Nativos e excluídos digitais





              Em outubro de 2013 a União Internacional das Telecomunicações (UIT, órgão da ONU) divulgou que o Brasil é o país que possui a quarta maior população do mundo de nativos digitais - jovens que cresceram familiarizados com as novas tecnologias, computadores, internet, celulares, etc. Apesar dessa colocação, sabe-se que grande parte da população brasileira não tem acesso ao mundo digital, algo que ocorre também em outros países em desenvolvimento.  O mesmo UIT afirma que o custo da internet em nosso país é um dos mais caros do mundo.

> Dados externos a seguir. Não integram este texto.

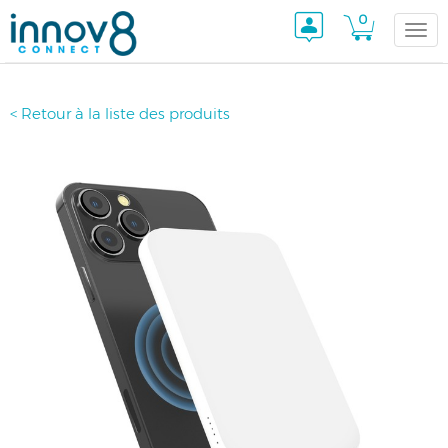
0
Togg
< Retour à la liste des produits
navi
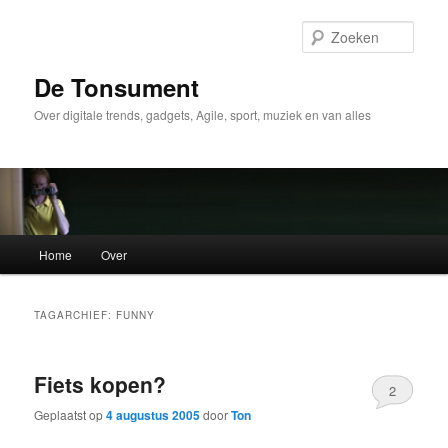
Spring
Spring
naar
naar
Zoek
de
de
primaire
secundaire
De Tonsument
inhoud
inhoud
Over digitale trends, gadgets, Agile, sport, muziek en van alles
Hoofdmenu
Home
Over
TAGARCHIEF:
FUNNY
Fiets kopen?
2
Geplaatst op
4 augustus 2005
door
Ton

Ou seja, a exclusão digital está ligada ao desenvolvimento econômico.
             Num mundo altamente competitivo e que exige o domínio das novas tecnologias, mais uma vez as pessoas de classes menos favorecidas são colocadas em desvantagem. Como afirma, de forma bastante pertinente, Leo Dantas:
"Ser um excluído digital não significa apenas desconhecer a informática básica. Significa estar excluído de um mundo de informações e possibilidades que desenvolvem a capacidade cognitiva do ser humano. Não ter acesso e não dominar as novas tecnologias da era da informação é tão prejudicial para o desenvolvimento intelectual quanto ser analfabeto funcional. Os excluídos nos dois casos ficam à margem de todas as possibilidades de desenvolvimento pessoal.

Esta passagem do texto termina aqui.